71 The demand for payment to be made by Hawthorn occurred on the day that Mr Hudson returned to Goldstar's offices, 19 November 1998. The "order" it related to was some five months old and there is nothing to suggest it had been pursued in the period June to November. A number of the other demands made in December were also in this category; for example, the earlier "orders" from the Ageing and Disability Services Department, Door to Door Computers and the Bayside Childrens' Centre. They had been elicited in April and May 1998, but had not been pursued for some months. This may have been because of the existence of the undertakings. Extraordinarily, then, a decision was made to pursue them after the Orders of 6 November 1998 were made. No explanation was offered as to how such a decision was arrived at. Again, if Mr Hudson seeks to shelter behind decisions made by staff, which seems unlikely to have been the case, he must accept responsibility for failure to monitor their communications which would have told him what was occurring.
72 In late November and in December 1998, payments were sought from Crew Flagpoles and ViaGraphix Pty Ltd, where the orders contained no date for publication, contrary to the Order. Simple supervision should have obviated these breaches. On 1 December 1998, the Bayside Children's Centre was subjected to demands, where there had been no prior order and the misleading practice of "confirming" orders entered into. On 15 December 1998, one day prior to the first Court hearing, Door to Door Computers was approached. On 22December, during the adjourned proceedings, the Ageing and Disability Services Department was again contacted with respect to a "confirming order".

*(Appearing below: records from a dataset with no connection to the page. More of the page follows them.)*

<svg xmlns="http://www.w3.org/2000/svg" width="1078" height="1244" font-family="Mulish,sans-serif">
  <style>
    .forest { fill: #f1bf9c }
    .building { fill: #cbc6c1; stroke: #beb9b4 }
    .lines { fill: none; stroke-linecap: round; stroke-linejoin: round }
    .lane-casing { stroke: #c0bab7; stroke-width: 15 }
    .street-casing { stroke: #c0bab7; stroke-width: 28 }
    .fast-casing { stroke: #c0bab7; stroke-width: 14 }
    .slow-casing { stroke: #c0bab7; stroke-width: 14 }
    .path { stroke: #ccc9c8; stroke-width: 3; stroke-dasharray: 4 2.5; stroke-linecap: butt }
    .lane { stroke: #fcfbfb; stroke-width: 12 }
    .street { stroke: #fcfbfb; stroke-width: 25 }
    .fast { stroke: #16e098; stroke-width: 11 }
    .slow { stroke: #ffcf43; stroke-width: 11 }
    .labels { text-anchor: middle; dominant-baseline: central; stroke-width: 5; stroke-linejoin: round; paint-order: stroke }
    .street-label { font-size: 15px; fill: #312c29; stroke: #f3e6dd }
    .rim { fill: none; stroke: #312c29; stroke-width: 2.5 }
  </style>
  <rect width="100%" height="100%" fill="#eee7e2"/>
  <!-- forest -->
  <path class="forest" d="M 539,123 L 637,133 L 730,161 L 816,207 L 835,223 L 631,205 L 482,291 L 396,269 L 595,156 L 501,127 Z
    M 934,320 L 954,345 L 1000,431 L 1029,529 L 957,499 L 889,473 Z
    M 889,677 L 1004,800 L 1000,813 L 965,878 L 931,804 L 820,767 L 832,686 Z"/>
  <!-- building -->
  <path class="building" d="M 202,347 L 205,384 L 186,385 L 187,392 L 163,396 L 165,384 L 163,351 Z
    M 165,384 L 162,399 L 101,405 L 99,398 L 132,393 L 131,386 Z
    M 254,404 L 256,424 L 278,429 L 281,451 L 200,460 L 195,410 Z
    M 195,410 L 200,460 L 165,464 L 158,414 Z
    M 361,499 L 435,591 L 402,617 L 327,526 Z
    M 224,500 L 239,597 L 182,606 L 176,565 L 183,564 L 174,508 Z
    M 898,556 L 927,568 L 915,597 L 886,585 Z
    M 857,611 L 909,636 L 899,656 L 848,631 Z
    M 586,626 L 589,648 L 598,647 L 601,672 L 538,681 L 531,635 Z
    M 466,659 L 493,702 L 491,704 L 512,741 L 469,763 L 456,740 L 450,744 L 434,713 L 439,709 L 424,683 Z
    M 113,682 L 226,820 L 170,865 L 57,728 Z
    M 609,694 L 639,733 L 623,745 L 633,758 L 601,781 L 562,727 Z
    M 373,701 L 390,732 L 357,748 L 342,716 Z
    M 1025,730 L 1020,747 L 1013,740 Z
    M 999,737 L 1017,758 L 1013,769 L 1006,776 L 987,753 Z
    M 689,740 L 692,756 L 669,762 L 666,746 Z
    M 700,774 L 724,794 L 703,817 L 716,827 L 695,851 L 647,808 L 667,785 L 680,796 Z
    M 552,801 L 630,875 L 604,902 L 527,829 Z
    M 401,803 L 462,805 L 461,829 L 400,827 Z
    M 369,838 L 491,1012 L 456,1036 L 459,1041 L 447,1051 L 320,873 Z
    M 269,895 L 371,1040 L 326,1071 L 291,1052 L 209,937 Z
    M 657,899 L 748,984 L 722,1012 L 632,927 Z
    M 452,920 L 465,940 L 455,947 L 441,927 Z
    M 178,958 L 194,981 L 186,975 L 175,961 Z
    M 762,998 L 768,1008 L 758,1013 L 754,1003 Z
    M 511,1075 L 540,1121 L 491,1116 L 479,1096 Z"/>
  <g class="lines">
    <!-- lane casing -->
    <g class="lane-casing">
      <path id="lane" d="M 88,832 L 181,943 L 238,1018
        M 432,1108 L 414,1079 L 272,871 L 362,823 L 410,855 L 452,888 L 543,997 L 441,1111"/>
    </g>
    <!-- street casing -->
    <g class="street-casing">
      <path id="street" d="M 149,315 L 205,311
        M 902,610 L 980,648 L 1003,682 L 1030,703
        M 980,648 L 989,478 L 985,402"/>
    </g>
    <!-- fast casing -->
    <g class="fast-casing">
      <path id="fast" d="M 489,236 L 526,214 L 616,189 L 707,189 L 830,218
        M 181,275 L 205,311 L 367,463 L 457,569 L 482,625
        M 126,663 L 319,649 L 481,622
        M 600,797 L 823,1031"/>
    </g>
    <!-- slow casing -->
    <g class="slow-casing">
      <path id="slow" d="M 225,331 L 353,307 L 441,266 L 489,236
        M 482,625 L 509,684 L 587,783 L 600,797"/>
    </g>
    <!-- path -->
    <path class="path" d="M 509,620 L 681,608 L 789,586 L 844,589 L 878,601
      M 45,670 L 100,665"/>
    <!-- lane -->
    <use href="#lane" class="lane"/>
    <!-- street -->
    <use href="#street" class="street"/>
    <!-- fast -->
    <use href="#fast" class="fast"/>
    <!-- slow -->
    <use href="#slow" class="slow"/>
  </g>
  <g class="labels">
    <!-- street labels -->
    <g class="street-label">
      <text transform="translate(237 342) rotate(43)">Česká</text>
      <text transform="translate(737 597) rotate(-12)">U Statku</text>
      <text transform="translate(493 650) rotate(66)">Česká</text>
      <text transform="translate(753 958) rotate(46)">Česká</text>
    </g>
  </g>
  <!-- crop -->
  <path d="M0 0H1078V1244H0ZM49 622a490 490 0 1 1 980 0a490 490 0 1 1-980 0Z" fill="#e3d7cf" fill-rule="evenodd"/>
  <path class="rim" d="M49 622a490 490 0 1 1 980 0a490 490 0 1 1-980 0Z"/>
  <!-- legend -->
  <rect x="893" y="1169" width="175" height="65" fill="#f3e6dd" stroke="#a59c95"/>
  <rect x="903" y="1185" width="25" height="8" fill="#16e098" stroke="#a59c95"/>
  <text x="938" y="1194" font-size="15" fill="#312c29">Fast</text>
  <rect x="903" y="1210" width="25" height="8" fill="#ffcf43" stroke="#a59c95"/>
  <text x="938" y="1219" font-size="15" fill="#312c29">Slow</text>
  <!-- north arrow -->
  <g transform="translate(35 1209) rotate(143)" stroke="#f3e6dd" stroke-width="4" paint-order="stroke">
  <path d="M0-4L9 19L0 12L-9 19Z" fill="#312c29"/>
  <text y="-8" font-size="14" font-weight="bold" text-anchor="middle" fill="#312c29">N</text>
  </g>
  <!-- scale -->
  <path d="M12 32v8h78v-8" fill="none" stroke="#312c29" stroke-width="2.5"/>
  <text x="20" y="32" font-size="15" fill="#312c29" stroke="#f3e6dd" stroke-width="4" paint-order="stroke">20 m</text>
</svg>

73 Breaches continued through January and into February 1999. Mr Eslick was contacted on 5 and 12 January 1999. It is of some importance that Mr Hudson was himself directly involved on 12 January. There seems to me no reason to doubt that it was also he who was involved in the earlier contact, despite his suggestion that Nathan Webber may have shared the name "Peter Hall" on this occasion. According to Mr Hudson, it could only have been he or Nathan Webber communicating with clients in this period which, as I have earlier mentioned, raises the question as to why he could not better supervise client contact.

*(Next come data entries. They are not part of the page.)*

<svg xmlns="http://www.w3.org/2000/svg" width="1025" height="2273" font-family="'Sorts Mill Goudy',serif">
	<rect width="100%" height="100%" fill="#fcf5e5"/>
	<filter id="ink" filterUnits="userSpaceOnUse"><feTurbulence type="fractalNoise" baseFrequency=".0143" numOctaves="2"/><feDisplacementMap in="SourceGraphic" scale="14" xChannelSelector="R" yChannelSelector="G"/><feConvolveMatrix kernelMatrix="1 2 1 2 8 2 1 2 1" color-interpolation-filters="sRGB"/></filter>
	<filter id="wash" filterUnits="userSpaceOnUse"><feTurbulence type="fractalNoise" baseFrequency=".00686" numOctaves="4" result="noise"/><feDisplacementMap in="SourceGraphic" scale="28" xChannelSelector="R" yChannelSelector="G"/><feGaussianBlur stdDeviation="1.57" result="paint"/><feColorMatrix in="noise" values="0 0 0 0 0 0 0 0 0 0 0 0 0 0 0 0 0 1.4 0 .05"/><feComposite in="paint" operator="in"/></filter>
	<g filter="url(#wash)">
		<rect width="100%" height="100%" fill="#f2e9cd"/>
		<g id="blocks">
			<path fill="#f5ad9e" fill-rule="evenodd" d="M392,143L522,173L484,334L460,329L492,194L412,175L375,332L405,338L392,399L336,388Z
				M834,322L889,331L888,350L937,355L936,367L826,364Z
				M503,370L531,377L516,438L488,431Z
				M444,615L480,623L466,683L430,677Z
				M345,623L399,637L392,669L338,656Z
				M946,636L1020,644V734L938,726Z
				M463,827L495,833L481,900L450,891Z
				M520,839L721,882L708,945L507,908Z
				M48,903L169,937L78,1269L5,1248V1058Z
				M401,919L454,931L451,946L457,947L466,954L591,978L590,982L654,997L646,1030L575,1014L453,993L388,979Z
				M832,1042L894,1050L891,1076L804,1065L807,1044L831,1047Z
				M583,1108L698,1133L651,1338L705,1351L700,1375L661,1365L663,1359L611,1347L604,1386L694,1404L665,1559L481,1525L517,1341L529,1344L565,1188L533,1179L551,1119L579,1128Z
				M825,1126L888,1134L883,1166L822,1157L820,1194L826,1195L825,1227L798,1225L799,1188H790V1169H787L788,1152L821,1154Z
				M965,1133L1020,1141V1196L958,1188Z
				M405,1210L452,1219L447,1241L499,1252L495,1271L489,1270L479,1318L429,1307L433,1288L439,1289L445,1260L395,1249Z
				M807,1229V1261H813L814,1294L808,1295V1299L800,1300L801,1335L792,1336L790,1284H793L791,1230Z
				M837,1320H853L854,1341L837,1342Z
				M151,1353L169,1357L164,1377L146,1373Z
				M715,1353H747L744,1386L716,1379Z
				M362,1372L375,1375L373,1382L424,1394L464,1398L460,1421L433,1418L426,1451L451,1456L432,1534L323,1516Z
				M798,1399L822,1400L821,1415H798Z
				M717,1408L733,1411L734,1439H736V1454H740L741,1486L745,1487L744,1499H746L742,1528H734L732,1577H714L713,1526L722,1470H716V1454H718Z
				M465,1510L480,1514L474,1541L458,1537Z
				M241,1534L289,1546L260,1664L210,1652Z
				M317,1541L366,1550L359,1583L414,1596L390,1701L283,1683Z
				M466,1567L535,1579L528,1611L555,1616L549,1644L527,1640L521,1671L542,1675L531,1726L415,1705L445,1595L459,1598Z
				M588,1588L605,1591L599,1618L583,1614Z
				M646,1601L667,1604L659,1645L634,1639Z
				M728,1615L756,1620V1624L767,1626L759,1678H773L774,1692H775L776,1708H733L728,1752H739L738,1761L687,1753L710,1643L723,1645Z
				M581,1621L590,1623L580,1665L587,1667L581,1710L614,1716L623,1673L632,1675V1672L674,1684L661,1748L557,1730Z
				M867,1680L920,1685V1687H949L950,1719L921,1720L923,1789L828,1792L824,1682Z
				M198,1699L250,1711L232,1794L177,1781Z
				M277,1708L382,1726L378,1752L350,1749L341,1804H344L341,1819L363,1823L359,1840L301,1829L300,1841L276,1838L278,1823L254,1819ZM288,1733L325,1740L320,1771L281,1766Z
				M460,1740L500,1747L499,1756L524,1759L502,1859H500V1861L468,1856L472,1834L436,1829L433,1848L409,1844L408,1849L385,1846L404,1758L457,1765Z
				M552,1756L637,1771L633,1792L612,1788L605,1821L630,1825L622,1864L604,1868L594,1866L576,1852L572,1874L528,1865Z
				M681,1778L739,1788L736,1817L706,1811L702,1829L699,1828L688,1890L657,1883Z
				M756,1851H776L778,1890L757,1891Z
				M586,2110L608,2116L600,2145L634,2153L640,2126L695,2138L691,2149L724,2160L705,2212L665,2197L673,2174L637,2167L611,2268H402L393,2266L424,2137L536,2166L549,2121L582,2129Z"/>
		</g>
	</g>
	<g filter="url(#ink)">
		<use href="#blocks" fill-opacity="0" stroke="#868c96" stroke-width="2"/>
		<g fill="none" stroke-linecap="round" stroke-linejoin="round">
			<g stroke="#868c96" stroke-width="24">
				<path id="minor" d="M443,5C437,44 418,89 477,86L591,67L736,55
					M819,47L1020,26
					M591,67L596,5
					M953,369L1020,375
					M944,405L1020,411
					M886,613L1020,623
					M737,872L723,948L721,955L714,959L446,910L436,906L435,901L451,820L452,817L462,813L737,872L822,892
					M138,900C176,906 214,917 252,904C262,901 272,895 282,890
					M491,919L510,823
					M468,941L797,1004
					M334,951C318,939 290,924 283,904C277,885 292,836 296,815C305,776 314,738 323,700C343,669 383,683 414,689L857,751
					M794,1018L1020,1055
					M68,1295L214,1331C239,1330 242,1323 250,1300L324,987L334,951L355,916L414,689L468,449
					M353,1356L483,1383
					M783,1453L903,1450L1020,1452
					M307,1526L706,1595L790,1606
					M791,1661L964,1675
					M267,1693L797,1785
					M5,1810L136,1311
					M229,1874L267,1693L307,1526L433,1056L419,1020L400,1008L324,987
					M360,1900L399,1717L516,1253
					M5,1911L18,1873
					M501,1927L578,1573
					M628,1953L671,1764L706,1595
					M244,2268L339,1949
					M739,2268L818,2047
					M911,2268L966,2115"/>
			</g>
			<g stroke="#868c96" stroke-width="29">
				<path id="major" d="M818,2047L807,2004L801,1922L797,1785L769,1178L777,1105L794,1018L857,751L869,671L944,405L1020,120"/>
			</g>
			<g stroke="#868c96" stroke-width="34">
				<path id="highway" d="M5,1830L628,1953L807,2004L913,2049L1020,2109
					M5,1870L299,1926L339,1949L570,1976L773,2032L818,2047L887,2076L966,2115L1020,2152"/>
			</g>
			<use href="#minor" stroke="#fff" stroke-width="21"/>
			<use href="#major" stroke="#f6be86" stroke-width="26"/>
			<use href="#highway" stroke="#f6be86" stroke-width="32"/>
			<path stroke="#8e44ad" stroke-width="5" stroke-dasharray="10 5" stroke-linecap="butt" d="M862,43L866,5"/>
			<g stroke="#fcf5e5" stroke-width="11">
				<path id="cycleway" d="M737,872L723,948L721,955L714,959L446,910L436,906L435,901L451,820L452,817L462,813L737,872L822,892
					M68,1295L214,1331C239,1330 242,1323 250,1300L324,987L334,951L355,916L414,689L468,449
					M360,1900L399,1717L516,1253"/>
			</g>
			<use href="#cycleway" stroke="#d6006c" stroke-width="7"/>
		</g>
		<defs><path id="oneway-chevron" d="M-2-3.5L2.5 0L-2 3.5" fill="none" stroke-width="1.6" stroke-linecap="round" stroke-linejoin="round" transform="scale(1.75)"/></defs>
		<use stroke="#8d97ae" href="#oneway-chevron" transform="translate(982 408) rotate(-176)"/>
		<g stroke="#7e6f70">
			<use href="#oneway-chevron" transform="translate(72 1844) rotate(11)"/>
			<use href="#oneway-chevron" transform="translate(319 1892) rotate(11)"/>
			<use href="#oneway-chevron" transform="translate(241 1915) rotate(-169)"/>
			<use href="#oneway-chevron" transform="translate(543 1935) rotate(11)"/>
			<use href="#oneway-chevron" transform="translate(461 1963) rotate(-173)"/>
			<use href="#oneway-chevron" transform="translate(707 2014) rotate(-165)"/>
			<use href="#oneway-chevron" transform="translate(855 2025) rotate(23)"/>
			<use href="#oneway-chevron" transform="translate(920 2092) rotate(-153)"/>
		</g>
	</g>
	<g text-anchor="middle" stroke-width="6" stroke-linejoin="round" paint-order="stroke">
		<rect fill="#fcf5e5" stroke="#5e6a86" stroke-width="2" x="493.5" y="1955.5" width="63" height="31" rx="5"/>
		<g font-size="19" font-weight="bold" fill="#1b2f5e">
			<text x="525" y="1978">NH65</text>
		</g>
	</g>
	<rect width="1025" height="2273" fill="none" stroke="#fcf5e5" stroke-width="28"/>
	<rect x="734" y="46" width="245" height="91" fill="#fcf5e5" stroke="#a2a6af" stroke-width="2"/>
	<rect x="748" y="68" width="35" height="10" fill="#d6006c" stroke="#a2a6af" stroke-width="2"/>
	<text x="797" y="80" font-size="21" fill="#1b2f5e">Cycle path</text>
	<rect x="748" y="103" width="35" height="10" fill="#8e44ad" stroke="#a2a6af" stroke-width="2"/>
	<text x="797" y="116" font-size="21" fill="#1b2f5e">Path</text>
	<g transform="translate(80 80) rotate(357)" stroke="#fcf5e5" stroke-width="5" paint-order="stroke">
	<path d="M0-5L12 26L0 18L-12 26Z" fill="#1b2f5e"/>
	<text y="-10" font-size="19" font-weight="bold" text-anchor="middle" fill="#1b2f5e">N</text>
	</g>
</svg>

74 In February, demand was made of Crew Flagpoles, in which reference was made to the Australian Government Solicitor. Threats or demands continued to be made of Door to Door Computers, Bayside Children's Centre and Crew Flagpoles through to 8 February 1999, despite further charges being flagged and the matter being mentioned in Court. There is no suggestion that either Mr Hudson or anyone else on his behalf checked to see if these transactions complied with the Court Orders. It is not possible to accept that he could not ascertain what was going on.